I call as my second witness – we believe in balance around here – the great French liberal Alexis de Tocqueville. In the last chapters of Democracy in America, he writes that the social equality enjoyed by the Americans may be preparing them for a new form of despotism. Under such a system, the benevolent state – harmless because, after all, the people ultimately rule by voting – "provides for [the people’s] security, foresees and supplies their necessities, facilitates their pleasures, manages their principal concerns, directs their industry, makes rules for their testaments, and divides their inheritances. Why should it not entirely relieve them from the trouble of thinking and all the cares of living?"2 Writing in the 1830s, Tocqueville might not have guessed that it would be precisely state-run schools that would relieve Americans from the burden of thinking.

Interestingly, Tocqueville, like Simpson later, sees that the new despotism would view itself as an educational enterprise: "I do not expect their leaders to be tyrants, but rather schoolmasters." I mean, some of us hated state-run school. The whole thing is compounded when I think of all those well-meaning lies my teachers told us about how this a free country and all that. They were setting us up for needless value conflicts later on. Had they told us we were doing our best to catch up with the Swedish Model, the Soviets, or whatever, the great bureaucratic leap forward from JFK onward might have been less jarring for us.

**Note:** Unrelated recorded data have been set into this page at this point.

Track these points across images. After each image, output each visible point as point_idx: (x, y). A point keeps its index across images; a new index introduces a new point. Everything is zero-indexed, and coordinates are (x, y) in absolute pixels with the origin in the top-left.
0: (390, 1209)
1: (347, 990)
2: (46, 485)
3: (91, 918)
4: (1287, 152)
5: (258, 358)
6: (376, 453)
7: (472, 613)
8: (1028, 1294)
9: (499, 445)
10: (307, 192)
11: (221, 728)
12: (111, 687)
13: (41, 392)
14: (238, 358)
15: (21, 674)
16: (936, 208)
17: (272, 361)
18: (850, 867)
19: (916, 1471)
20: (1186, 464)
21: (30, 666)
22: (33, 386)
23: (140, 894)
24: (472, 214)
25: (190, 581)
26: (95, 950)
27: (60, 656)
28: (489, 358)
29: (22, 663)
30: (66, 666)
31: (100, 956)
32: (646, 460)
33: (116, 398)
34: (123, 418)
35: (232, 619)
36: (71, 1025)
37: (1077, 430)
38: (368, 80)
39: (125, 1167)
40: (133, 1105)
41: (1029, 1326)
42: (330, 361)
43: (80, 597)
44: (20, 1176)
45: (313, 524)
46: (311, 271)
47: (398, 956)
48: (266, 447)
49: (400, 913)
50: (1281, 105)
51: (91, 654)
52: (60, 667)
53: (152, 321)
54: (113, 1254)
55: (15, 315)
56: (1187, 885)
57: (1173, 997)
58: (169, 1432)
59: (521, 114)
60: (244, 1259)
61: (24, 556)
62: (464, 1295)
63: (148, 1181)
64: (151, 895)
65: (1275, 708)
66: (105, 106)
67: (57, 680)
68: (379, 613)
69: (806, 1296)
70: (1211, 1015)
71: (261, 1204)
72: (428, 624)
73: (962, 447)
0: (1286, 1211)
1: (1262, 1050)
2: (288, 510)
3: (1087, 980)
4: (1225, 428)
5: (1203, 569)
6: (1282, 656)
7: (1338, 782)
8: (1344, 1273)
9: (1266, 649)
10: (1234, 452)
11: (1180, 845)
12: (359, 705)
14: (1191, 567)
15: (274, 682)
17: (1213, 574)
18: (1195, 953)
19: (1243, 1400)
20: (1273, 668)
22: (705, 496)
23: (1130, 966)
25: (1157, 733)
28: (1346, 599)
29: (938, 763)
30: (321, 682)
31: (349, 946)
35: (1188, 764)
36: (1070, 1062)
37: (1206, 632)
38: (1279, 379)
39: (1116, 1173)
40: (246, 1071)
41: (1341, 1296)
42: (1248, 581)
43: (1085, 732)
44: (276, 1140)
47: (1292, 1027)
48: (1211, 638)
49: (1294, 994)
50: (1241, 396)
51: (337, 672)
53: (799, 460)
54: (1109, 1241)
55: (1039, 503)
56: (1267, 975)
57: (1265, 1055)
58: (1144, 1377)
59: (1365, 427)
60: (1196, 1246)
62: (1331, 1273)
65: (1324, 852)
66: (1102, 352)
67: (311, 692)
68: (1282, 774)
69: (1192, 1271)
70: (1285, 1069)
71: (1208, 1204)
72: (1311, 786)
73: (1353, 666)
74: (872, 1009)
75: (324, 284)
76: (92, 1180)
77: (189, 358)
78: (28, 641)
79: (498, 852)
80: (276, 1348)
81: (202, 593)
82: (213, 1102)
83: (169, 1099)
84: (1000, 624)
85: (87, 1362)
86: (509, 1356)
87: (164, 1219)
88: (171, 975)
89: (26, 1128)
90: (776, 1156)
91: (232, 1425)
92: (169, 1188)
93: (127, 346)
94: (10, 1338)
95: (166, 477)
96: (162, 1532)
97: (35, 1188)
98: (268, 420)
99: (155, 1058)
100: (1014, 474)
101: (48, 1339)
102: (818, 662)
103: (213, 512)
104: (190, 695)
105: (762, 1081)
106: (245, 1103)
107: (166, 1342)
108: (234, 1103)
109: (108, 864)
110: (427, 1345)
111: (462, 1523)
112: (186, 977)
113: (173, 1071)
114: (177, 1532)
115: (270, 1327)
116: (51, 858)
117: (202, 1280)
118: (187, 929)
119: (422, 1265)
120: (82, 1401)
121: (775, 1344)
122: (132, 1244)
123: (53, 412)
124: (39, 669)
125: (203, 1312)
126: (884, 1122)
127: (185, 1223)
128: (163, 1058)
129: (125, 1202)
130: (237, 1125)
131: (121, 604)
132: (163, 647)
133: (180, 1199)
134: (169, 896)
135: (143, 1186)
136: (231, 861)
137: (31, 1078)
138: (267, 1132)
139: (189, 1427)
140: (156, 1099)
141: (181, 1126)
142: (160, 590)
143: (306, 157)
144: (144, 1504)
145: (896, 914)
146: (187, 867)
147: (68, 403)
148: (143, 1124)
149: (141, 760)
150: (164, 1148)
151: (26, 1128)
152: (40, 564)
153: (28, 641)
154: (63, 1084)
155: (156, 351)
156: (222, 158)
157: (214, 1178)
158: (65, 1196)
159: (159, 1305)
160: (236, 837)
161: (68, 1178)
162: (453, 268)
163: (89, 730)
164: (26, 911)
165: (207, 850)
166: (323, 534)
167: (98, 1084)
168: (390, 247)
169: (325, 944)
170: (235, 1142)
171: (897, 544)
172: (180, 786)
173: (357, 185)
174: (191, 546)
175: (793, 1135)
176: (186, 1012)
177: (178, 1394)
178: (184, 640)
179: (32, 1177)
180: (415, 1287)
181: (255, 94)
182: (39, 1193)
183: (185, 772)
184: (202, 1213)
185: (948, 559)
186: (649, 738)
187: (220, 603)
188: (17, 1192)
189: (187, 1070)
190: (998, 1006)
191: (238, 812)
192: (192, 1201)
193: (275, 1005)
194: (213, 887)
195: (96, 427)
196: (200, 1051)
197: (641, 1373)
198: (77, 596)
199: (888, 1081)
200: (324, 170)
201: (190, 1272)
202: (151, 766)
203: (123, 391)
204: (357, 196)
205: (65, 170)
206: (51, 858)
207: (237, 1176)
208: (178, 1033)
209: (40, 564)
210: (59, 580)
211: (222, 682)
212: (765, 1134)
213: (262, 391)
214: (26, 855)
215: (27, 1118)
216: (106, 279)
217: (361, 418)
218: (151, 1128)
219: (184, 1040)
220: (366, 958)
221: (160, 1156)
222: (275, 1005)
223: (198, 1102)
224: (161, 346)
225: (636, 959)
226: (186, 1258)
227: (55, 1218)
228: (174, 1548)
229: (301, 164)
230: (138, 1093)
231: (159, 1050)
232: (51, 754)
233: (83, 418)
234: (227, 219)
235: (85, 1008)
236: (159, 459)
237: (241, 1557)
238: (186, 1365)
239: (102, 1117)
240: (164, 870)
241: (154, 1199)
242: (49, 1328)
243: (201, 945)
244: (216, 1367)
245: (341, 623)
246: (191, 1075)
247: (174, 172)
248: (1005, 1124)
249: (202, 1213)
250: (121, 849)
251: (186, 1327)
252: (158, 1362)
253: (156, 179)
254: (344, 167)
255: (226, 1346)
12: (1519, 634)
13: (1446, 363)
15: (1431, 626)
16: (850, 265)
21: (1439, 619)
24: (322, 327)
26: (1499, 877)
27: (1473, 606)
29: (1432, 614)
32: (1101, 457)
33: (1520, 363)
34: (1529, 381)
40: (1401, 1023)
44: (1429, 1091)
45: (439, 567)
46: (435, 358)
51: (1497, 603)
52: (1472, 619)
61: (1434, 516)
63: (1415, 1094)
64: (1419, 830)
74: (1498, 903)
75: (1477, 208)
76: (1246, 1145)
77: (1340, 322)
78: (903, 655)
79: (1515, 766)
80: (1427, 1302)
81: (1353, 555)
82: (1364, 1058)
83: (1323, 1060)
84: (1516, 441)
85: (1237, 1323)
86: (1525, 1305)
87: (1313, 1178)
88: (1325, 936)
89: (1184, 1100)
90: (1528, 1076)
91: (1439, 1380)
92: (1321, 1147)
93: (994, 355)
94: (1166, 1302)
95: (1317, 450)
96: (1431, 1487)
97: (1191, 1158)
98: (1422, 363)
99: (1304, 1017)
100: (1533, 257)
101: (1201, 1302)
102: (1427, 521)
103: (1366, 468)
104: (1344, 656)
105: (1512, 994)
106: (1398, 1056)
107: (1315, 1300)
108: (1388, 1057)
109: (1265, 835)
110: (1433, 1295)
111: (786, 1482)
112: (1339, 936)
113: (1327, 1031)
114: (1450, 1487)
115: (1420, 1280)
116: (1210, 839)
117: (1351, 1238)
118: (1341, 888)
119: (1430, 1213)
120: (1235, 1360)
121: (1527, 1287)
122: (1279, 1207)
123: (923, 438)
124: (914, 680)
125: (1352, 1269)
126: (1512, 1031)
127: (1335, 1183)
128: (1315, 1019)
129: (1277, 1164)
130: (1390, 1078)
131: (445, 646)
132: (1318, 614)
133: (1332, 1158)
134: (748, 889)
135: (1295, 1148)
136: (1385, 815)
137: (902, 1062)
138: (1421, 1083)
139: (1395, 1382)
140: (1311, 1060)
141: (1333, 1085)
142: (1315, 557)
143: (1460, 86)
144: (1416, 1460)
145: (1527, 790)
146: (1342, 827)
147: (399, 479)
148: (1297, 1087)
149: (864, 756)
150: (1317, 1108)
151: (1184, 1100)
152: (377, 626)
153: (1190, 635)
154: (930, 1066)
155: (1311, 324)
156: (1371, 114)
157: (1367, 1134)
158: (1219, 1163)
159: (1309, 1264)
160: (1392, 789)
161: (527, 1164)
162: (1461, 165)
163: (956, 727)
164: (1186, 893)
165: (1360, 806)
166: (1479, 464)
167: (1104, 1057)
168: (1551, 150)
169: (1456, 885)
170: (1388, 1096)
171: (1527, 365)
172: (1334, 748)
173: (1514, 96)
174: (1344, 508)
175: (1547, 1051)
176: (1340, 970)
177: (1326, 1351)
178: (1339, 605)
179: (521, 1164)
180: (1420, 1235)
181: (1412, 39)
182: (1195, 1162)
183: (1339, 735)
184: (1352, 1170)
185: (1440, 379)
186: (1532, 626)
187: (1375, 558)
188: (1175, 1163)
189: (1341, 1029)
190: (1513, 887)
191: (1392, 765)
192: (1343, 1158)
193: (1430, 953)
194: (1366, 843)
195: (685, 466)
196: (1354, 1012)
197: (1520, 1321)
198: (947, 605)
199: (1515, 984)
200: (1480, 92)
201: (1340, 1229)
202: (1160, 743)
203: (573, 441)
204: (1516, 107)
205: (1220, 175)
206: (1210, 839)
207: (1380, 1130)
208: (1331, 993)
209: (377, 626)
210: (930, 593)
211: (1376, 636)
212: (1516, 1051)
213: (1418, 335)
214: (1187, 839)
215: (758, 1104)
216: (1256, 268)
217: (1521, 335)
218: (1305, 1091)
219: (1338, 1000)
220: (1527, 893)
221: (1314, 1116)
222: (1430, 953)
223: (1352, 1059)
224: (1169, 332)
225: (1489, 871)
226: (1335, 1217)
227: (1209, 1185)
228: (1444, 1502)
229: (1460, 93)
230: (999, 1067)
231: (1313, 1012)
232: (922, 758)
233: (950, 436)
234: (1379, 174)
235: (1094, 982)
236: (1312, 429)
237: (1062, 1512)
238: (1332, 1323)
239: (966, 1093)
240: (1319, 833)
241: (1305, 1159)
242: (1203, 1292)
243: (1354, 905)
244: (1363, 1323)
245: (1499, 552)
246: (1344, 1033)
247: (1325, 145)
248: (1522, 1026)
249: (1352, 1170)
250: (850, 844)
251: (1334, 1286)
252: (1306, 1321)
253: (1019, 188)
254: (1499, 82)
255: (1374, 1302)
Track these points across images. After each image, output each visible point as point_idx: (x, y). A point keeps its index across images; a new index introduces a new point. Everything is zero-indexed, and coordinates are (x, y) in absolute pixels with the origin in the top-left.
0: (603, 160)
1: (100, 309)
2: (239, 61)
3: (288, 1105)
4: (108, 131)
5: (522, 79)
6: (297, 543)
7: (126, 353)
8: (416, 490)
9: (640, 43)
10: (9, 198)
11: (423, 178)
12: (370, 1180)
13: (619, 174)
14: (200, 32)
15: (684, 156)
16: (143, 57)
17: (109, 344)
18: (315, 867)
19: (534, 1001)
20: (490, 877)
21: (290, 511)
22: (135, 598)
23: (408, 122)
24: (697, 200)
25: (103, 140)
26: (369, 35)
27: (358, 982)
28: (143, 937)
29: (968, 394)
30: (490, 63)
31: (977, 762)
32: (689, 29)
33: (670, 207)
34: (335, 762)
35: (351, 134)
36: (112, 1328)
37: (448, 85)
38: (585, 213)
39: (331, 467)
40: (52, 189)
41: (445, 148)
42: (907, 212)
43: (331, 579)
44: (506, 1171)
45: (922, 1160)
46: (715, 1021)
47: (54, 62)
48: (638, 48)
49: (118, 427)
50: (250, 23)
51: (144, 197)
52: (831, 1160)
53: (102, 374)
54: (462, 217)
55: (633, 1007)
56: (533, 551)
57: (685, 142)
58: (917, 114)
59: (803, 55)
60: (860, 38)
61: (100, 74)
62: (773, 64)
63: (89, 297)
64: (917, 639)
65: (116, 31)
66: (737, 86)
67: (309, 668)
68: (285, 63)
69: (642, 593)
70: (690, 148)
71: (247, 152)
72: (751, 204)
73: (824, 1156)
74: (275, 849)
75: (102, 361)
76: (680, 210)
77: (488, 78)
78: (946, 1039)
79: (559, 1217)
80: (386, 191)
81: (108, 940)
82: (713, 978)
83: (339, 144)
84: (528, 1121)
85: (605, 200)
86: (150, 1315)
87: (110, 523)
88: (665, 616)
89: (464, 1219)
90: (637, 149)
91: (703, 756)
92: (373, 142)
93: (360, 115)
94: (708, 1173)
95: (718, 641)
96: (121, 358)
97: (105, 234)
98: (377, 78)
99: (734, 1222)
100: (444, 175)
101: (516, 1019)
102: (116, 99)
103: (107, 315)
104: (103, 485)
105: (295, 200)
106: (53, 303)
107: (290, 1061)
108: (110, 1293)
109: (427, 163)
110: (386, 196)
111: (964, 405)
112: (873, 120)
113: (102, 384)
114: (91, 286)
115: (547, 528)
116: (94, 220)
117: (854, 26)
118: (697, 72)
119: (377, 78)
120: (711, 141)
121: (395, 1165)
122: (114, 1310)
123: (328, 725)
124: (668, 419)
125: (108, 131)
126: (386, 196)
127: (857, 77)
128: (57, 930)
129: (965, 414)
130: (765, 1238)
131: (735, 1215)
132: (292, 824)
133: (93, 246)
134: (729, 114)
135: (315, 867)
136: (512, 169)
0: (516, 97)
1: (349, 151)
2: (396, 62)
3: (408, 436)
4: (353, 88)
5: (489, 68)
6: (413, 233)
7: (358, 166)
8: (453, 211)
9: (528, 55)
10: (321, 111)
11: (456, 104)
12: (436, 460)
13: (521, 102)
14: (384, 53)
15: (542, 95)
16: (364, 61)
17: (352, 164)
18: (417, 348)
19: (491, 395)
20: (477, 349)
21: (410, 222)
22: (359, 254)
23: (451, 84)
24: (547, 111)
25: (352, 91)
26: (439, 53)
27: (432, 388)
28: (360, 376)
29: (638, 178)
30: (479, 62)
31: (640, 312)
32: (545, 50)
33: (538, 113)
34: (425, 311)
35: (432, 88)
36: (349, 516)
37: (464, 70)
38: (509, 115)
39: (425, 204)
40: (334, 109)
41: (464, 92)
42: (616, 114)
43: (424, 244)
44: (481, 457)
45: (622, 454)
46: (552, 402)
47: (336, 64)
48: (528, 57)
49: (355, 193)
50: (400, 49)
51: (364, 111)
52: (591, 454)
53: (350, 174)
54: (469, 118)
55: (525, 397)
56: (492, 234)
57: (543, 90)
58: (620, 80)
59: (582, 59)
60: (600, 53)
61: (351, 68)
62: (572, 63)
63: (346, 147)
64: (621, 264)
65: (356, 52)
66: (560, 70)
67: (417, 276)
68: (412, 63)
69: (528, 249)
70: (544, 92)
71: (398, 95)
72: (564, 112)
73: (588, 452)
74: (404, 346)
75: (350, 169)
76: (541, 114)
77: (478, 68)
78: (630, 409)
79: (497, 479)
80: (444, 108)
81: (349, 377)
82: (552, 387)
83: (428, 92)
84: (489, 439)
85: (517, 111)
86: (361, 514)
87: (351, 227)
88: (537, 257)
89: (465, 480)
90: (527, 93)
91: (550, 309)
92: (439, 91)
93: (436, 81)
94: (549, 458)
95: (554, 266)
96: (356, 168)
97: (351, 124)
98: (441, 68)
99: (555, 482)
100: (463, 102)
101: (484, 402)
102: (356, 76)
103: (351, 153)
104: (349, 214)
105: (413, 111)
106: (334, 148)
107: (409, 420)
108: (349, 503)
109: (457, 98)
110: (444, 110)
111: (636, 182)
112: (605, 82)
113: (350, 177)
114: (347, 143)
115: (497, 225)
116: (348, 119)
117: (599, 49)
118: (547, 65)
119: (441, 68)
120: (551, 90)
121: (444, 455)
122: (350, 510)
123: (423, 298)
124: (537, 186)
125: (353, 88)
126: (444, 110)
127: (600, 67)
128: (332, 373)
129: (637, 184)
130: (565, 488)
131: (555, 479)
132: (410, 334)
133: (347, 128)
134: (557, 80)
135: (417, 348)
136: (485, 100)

The schoolmaster connection puts me in mind of that wonderful philosopher-king, democrat, educationist, would-be bureaucrat, and all-around force for evil, John Dewey. But he deserves a full column. I’ll deal with him later.

DON’T ARM THOSE PEDAGOGUES, PLEASE

The role of the pedagogue/bureaucrat/intellectual in the 20th century has been important and harmful to the nth degree. One thinks of Professor Woodrow Wilson, FDR’s Brain Trust, and the "New Mandarins" who flocked to Washington to serve and profit under JFK and LBJ. And who can forget Dr. Henry Kissinger, favorite wherever he goes?

All these people were true believers in what C. Wright Mills called "bureaucratic rationality." The world was a discreet set of objects – big aggregates like "savings," "investment," or "distribution" to be apprehended directly by those trained in the bureaucratic sciences. The bureaucracy would then manipulate these big objects and – presto! – we have a much better society and good time, to boot. What could be simpler? The few pockets of resistance – laissez faire die-hards, religious nuts, etc. – would be reeducated soon enough with mailed fists, velvet gloves, tedious lectures, and aerial sorties, whatever it took.

TOWARDS AN INTELLIGENT, PRINCIPLED ‘POUJADIST’ MOVEMENT

Martin Van Creveld, Robert Bresler, and many others have stressed the role of 20th-century warfare in making possible bureaucratic expansion and social "reform." War technique and the need to shape up and reward the masses of potential cannon fodder account for the successes of soft-core socialism in Europe and North America. In the last chapter of his War and the Rise of the State, Bruce Porter writes that the modern bureaucratic state may have "transcended its origins" in war technique.3 If this is true, world peace – assuming that were possible – might not fully address the chicken-and-egg problem of the relationship between war and statism. We might still need an intelligent mouvement Poujade of our own. Where can we sign up? Algore wants to "reinvent" bureaucracy. I don’t think Dubya can help us here. Pat has to have bureaucrats to collect all those tariffs. Harry Browne looks forward to setting up a new special-operations bureaucracy…. Friends, we may have to do it ourselves….

Notes

  1. Richard Simpson, "Bureaucracy" in J. Rufus Fears, ed., Essays in the History of Liberty: Selected Writings of Lord Action, I (Indianapolis: LibertyClassics, 1985), pp. 518-530.
  2. Alexis de Tocqueville, Democracy in America, II (Garden City, N.Y.: Anchor Books, 1969), Part IV, Ch. 6, "What Sort of Despotism Democratic Nations Have to Fear," pp. 690-695.
  3. Bruce D. Porter, War and the Rise of the State (New York: The Free Press, 1994), last chapter.